## Directive a
In the records below, repeat the lines verbatim, starting with the line containing "internship requirement as part" and going on through the line containing "for eligibility as soon as possibl".
[Opening Excerpt to read section]
2.2. Object Detection Algorithm for UAV

The object detection algorithms used in UAVs are mainly designed based on the requirements of the task scenarios. M. Liu et al. proposed an improved detection algorithm based on YOLOv3 [8]. The algorithm first optimizes the Res-Block and then improves the darknet structure by increasing the convolution operation. Y. Li et al. proposed a multi-block SSD (MBSSD) mechanism [25] for railway scene monitored by UAVs. MBSSD uses transfer learning to solve the problem of insufficient training samples and improve accuracy. Y. Liu et al. proposed multi-branch parallel feature pyramid networks (MPFPN) [26] and used a supervised spatial attention module (SSAM) to focus the model on object information. MPFPN conducted experiments on a UAV public dataset named VisDrone-DET [27] to prove its effectiveness. These algorithms are combined with UAV application scenarios, but are all based on classic methods. They cannot work well when inferencing against untrained small objects.

3. Proposed Method

In this paper, we focus on small objects in images from the aerial view of UAVs. The proportion of object pixels in the image is less than 0.1% and the objects to be detected include objects that have not appeared in the training set. Current deep-learning-based object detection algorithms depend on a large amount of data. Therefore, we design an approach to expand the dataset in the proposed detection framework. In addition to the classic methods such as rotation, cropping, and color conversion, we propose two data augmentation methods—background replacement and noise adding—to improve the generalization of the detection algorithm. Background replacement gives the training images more negative samples to make the training set have a richer background. Noise adding can prevent the training model from overfitting the object.
[Closing Excerpt to read section]
[Opening Data to use section]
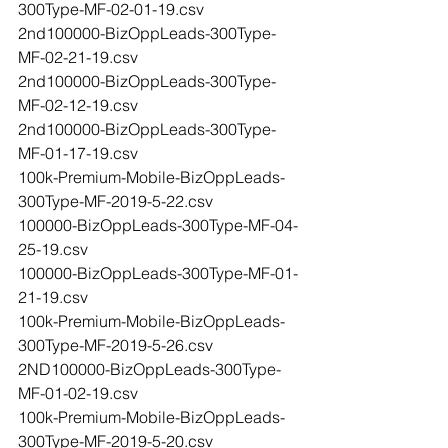
300Type-MF-02-01-19.csv
2nd100000-BizOppLeads-300Type-
MF-02-21-19.csv
2nd100000-BizOppLeads-300Type-
MF-02-12-19.csv
2nd100000-BizOppLeads-300Type-
MF-01-17-19.csv
100k-Premium-Mobile-BizOppLeads-
300Type-MF-2019-5-22.csv
100000-BizOppLeads-300Type-MF-04-
25-19.csv
100000-BizOppLeads-300Type-MF-01-
21-19.csv
100k-Premium-Mobile-BizOppLeads-
300Type-MF-2019-5-26.csv
2ND100000-BizOppLeads-300Type-
MF-01-02-19.csv
100k-Premium-Mobile-BizOppLeads-
300Type-MF-2019-5-20.csv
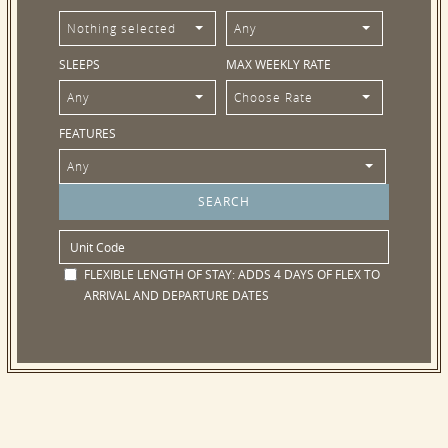
Nothing selected
Any
SLEEPS
MAX WEEKLY RATE
Any
Choose Rate
FEATURES
Any
FLEXIBLE LENGTH OF STAY:
ADDS 4 DAYS OF FLEX TO
ARRIVAL AND DEPARTURE DATES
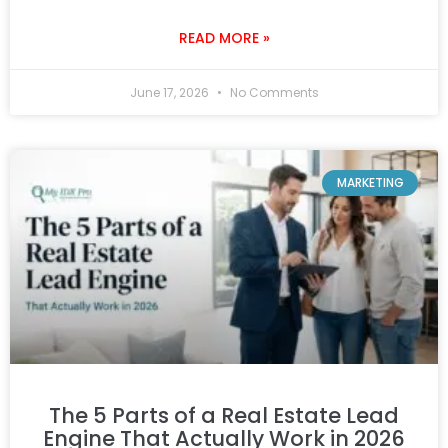
READ MORE »
June 17, 2026
No Comments
MARKETING
The 5 Parts of a Real Estate Lead
Engine That Actually Work in 2026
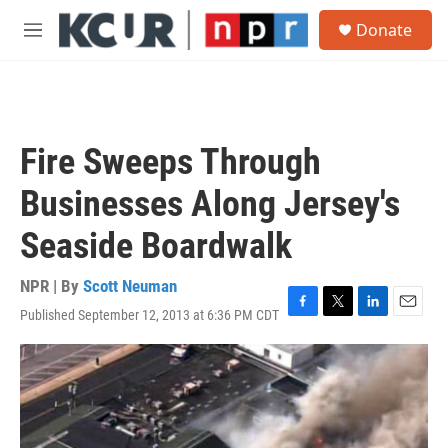
Skip to main content
S
Donate
e
M
a
e
r
n
c
u
h
u
Fire Sweeps Through
e
r
Businesses Along Jersey's
y
Seaside Boardwalk
NPR | By
Scott Neuman
Published September 12, 2013 at 6:36 PM CDT
F
T
L
E
a
w
i
m
c
i
n
a
e
t
k
i
b
t
e
l
o
e
d
o
r
I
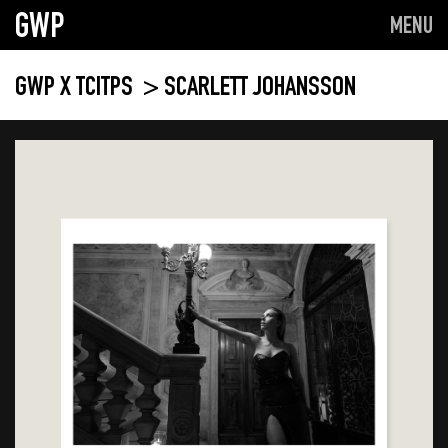
GWP
MENU
GWP X TCITPS
> SCARLETT JOHANSSON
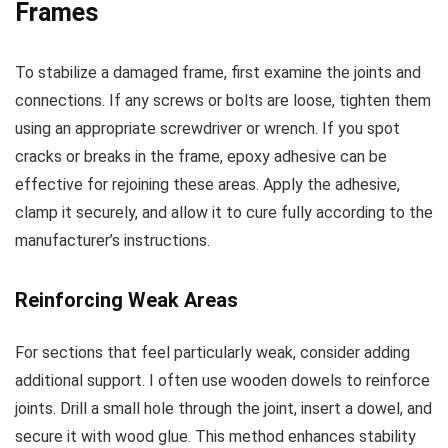
Frames
To stabilize a damaged frame, first examine the joints and
connections. If any screws or bolts are loose, tighten them
using an appropriate screwdriver or wrench. If you spot
cracks or breaks in the frame, epoxy adhesive can be
effective for rejoining these areas. Apply the adhesive,
clamp it securely, and allow it to cure fully according to the
manufacturer’s instructions.
Reinforcing Weak Areas
For sections that feel particularly weak, consider adding
additional support. I often use wooden dowels to reinforce
joints. Drill a small hole through the joint, insert a dowel, and
secure it with wood glue. This method enhances stability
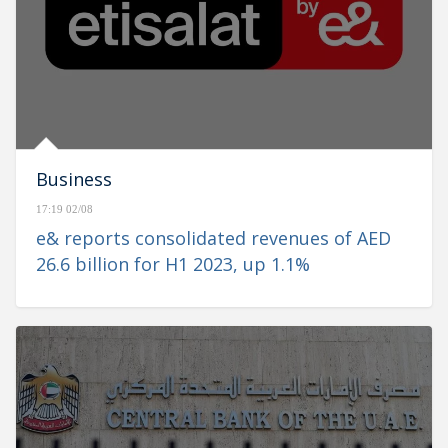
Business
17:19 02/08
e& reports consolidated revenues of AED
26.6 billion for H1 2023, up 1.1%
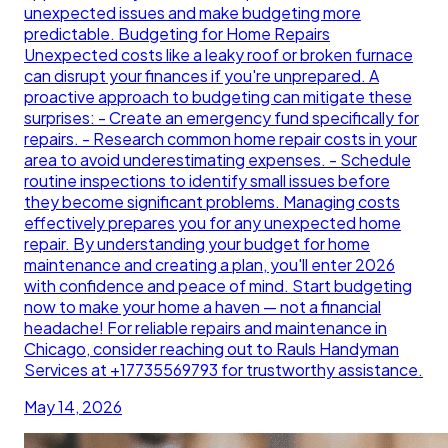
unexpected issues and make budgeting more
predictable. Budgeting for Home Repairs
Unexpected costs like a leaky roof or broken furnace
can disrupt your finances if you're unprepared. A
proactive approach to budgeting can mitigate these
surprises: - Create an emergency fund specifically for
repairs. - Research common home repair costs in your
area to avoid underestimating expenses. - Schedule
routine inspections to identify small issues before
they become significant problems. Managing costs
effectively prepares you for any unexpected home
repair. By understanding your budget for home
maintenance and creating a plan, you'll enter 2026
with confidence and peace of mind. Start budgeting
now to make your home a haven — not a financial
headache! For reliable repairs and maintenance in
Chicago, consider reaching out to Rauls Handyman
Services at +17735569793 for trustworthy assistance.
May 14, 2026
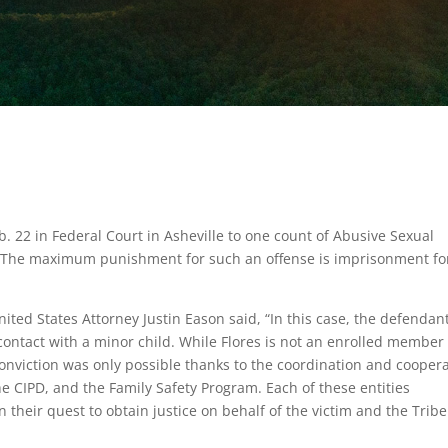
b. 22 in Federal Court in Asheville to one count of Abusive Sexual
. The maximum punishment for such an offense is imprisonment fo
ited States Attorney Justin Eason said, “In this case, the defendan
ontact with a minor child. While Flores is not an enrolled member 
 conviction was only possible thanks to the coordination and cooper
he CIPD, and the Family Safety Program. Each of these entities
their quest to obtain justice on behalf of the victim and the Tribe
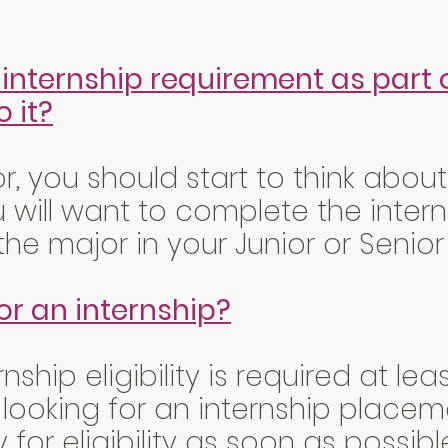
 internship requirement as part 
 it?
or, you should start to think abou
u will want to complete the inter
he major in your Junior or Senior
or an internship?
rnship eligibility is required at l
 looking for an internship placem
for eligibility as soon as possibl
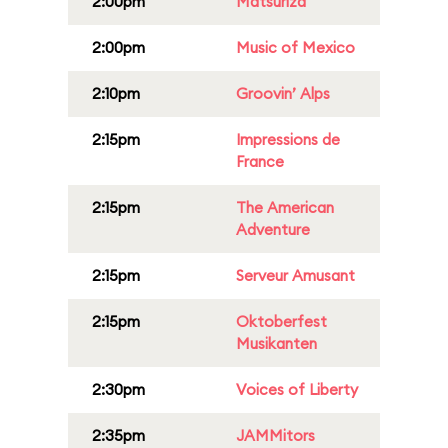
2:00pm
Matsuriza
2:00pm
Music of Mexico
2:10pm
Groovin’ Alps
2:15pm
Impressions de
France
2:15pm
The American
Adventure
2:15pm
Serveur Amusant
2:15pm
Oktoberfest
Musikanten
2:30pm
Voices of Liberty
2:35pm
JAMMitors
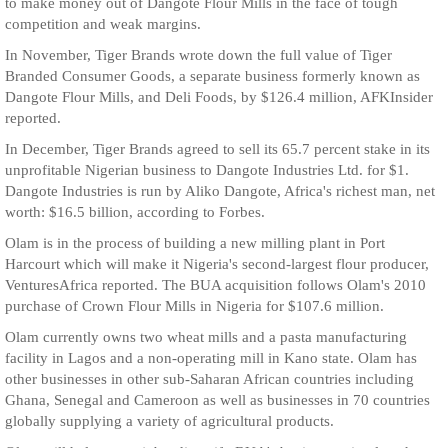
to make money out of Dangote Flour Mills in the face of tough
competition and weak margins.
In November, Tiger Brands wrote down the full value of Tiger
Branded Consumer Goods, a separate business formerly known as
Dangote Flour Mills, and Deli Foods, by $126.4 million, AFKInsider
reported.
In December, Tiger Brands agreed to sell its 65.7 percent stake in its
unprofitable Nigerian business to Dangote Industries Ltd. for $1.
Dangote Industries is run by Aliko Dangote, Africa's richest man, net
worth: $16.5 billion, according to Forbes.
Olam is in the process of building a new milling plant in Port
Harcourt which will make it Nigeria's second-largest flour producer,
VenturesAfrica reported. The BUA acquisition follows Olam's 2010
purchase of Crown Flour Mills in Nigeria for $107.6 million.
Olam currently owns two wheat mills and a pasta manufacturing
facility in Lagos and a non-operating mill in Kano state. Olam has
other businesses in other sub-Saharan African countries including
Ghana, Senegal and Cameroon as well as businesses in 70 countries
globally supplying a variety of agricultural products.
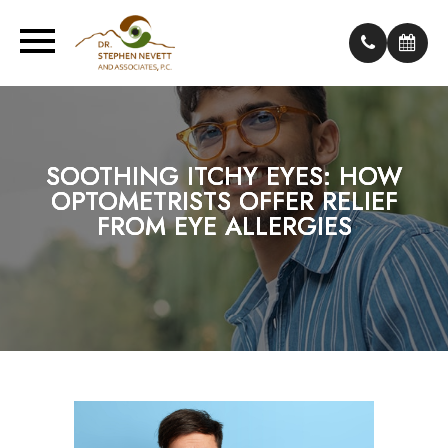
SOOTHING ITCHY EYES: HOW
SOOTHING ITCHY EYES: HOW
SOOTHING ITCHY EYES: HOW
OPTOMETRISTS OFFER RELIEF
OPTOMETRISTS OFFER RELIEF
OPTOMETRISTS OFFER RELIEF
FROM EYE ALLERGIES
FROM EYE ALLERGIES
FROM EYE ALLERGIES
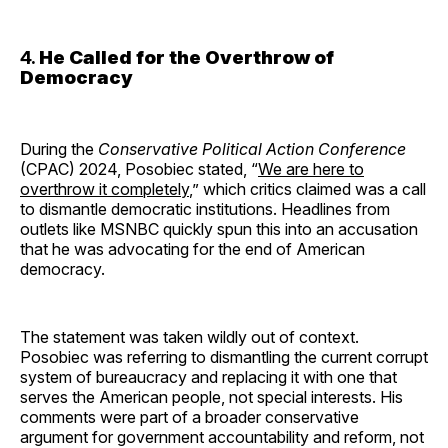
4.
He Called for the Overthrow of
Democracy
During the
Conservative Political Action Conference
(CPAC) 2024, Posobiec stated, “
We are here to
overthrow it completely
,” which critics claimed was a call
to dismantle democratic institutions. Headlines from
outlets like MSNBC quickly spun this into an accusation
that he was advocating for the end of American
democracy.
The statement was taken wildly out of context.
Posobiec was referring to dismantling the current corrupt
system of bureaucracy and replacing it with one that
serves the American people, not special interests. His
comments were part of a broader conservative
argument for government accountability and reform, not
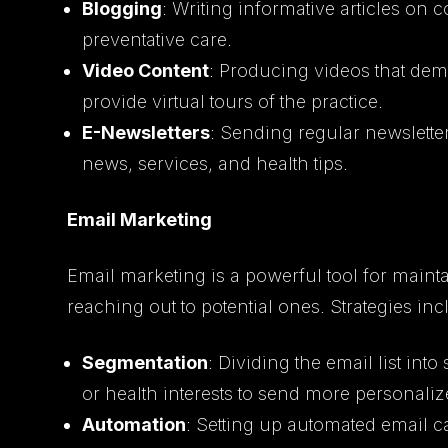
Blogging
: Writing informative articles on
preventative care.
Video Content
: Producing videos that dem
provide virtual tours of the practice.
E-Newsletters
: Sending regular newsletter
news, services, and health tips.
Email Marketing
Email marketing is a powerful tool for mainta
reaching out to potential ones. Strategies inc
Segmentation
: Dividing the email list i
or health interests to send more personali
Automation
: Setting up automated email 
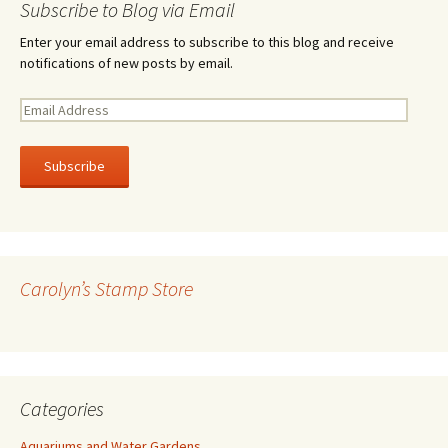
Subscribe to Blog via Email
Enter your email address to subscribe to this blog and receive
notifications of new posts by email.
E
m
a
i
l
A
d
d
r
Carolyn’s Stamp Store
e
s
s
Categories
Aquariums and Water Gardens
[Closing Data to use section]
## Directive b
Transcribe the passage on UAV object detection verbatim, starting with "In this paper, we" and going on through "overfitting the object.".

## Expected answer a
 internship requirement as part 
 it?
or, you should start to think abou
u will want to complete the inter
he major in your Junior or Senior
or an internship?
rnship eligibility is required at l
 looking for an internship placem
for eligibility as soon as possibl

## Expected answer b
In this paper, we focus on small objects in images from the aerial view of UAVs. The proportion of object pixels in the image is less than 0.1% and the objects to be detected include objects that have not appeared in the training set. Current deep-learning-based object detection algorithms depend on a large amount of data. Therefore, we design an approach to expand the dataset in the proposed detection framework. In addition to the classic methods such as rotation, cropping, and color conversion, we propose two data augmentation methods—background replacement and noise adding—to improve the generalization of the detection algorithm. Background replacement gives the training images more negative samples to make the training set have a richer background. Noise adding can prevent the training model from overfitting the object.